# Chameleon Paint - Where'd it Go?



## THRobinson (Jun 29, 2014)

So I have a few projects on the go... one of which I wanted to use that colour shifting paint on, which I normally don't like but would look good on this one, and that colour shifting paint is no where to be found. 

Rustoleum use to make a Galaxy one, violet/navy but they emailed me back and said no longer in production. Dupli-Colour use to have the Mystic paint, no longer around either. Use to go to the auto section at Canadian Tire and there'd be a dozen colours, now seems that no one makes it. Was it made of lead and asbestos? 

Other downside is, when I do find it, it's either a ridiculous price or USA which doesn't ship to Canada.

Just hoping someone on here may know who makes it or who sells it still.


----------



## Budda (May 29, 2007)

Have you called any auto body shops and asked if they can get it?


----------



## THRobinson (Jun 29, 2014)

The 2 small shops here that handle it said no, well, one said no, other said never carried it. Though makes sense I guess... I mean, doubt anyone is buying 30 cans to spray a car with. I was always surprised to see it in the auto section at Canadian Tire and not with the hobby/house paints with the rest of the Rust-oleum products.

Was going to see if Napa makes it, but they usually need a paint code number... not sure any cars were done in colour shift paints from the factory.


----------



## knight_yyz (Mar 14, 2015)

Michael's Folk Art color shift paint 
Introducing NEW FolkArt Color Shift™ | Plaid Online


----------



## THRobinson (Jun 29, 2014)

Not sure what that is... looks like normal paint with a bit of pearl in it... more shimmery than colour changing.

The stuff I'm looking for is like this... also couldn't find the Dupont stuff... not sure if sold in cans or not, may have been a custom mix.


----------



## THRobinson (Jun 29, 2014)

Hmm... person I deal with at NAPA/IdealSupply has some NOS cans of a blue/green/gold... which is nice, but, doesn't match the guitar. The gold kinda killed it.

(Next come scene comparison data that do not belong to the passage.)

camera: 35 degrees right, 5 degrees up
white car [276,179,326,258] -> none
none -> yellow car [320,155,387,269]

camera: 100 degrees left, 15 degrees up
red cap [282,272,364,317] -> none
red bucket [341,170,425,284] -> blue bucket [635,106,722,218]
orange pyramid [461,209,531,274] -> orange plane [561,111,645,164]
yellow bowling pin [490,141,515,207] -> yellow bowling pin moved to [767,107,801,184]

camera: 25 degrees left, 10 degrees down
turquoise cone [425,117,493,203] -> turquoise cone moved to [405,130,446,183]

If I had gold hardware, maybe... otherwise with the chrome, not so much.

It's weird how that stuff was everywhere and now vanished completely. :S


----------



## BSTheTech (Sep 30, 2015)

It fell out of favour when every sketchy ******* in town painted their Cavalier with it.


----------



## cboutilier (Jan 12, 2016)

The auto scene has moved to vinyl wraps for such looks.


----------



## THRobinson (Jun 29, 2014)

True... but... let's face it, Rust-oleum in a spray can wasn't really car specific. Lot's of people used it for crafts and such.

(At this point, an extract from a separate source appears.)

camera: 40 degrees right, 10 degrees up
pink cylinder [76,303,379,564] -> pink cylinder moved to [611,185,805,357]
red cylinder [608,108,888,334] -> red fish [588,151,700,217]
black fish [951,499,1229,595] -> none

Paint shop said they make it but something like $1000/gal or something. So... that's a hard pass. 

My local Napa/IdealSupply doesn't mix paint, it all gets done at a central location (Stratford) and the guy said they have paint samples and books there and some pearls and such as well so, will stop in and have a look maybe next weekend or so.

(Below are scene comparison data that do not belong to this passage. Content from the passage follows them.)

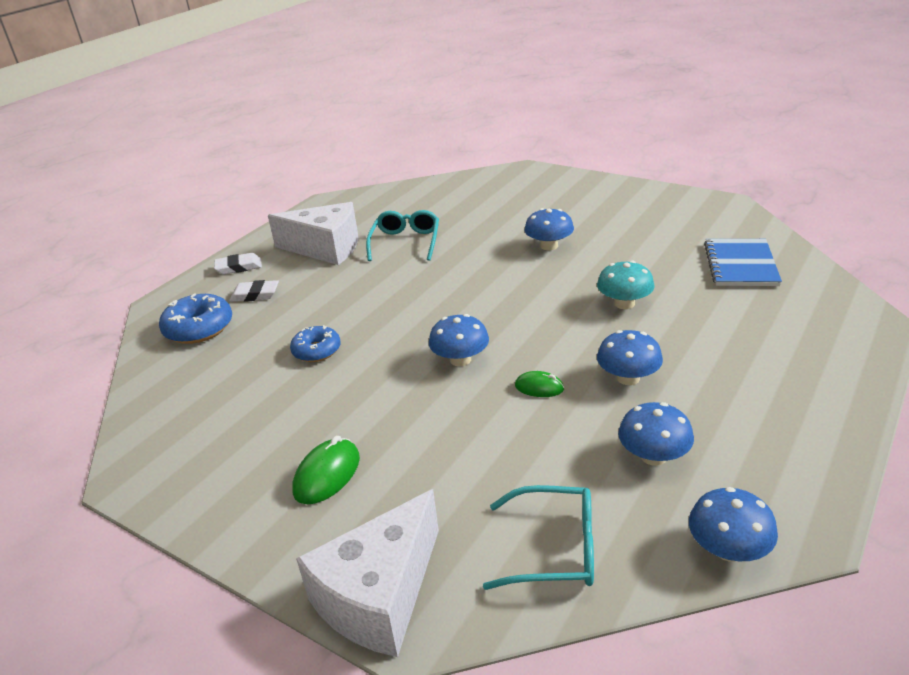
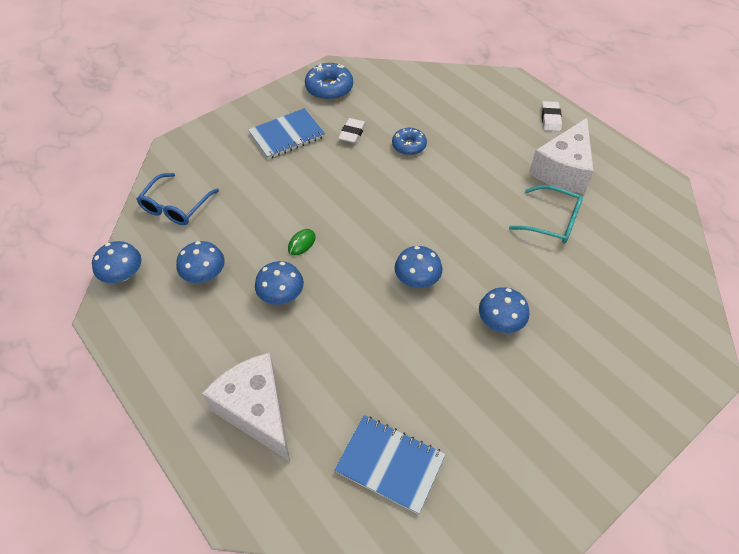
camera: 105 degrees right, 20 degrees up
blue donut [159,293,232,344] -> blue donut moved to [305,63,353,100]
white eraser [229,280,279,302] -> white eraser moved to [338,118,366,143]
green mouse [292,436,360,504] -> blue notebook [248,108,325,159]
white cheese [296,489,439,657] -> white cheese moved to [202,352,290,461]
blue mushroom [429,314,489,366] -> blue mushroom moved to [395,246,442,288]
turquoise glasses [483,485,594,590] -> blue glasses [137,173,219,225]
turquoise mushroom [597,261,655,309] -> none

Was just hoping another brand made it and maybe someone knew where it was.

Other paint I'm having issue with is Hammerite Dark Blue Hammered spray paint. Seems common in the UK, not sold in Canada. I know Rustoleum has hammered, but way too light or way to dark. I have an old BEACH toolbox done in that colour, amazing shape, but outside needs a new coat of paint. Been going nuts finding that. Can however get it here in a can, not aerosol... but more than I need and very pricey, like $80 or something. 

http://www.kilz.com/MCContent/MC_Ar...ges/HRC_ArticleImg_HammeredColors_427x411.jpg


----------



## alwaysflat (Feb 14, 2016)

Epiphone did that on LP Studio a while back. Winter-NAMM-2007-Press-Release--Les-Paul-Studio-Chameleon


----------



## THRobinson (Jun 29, 2014)

Fender as well, even with the neck... not sure how that lasted after a few years of playing though


----------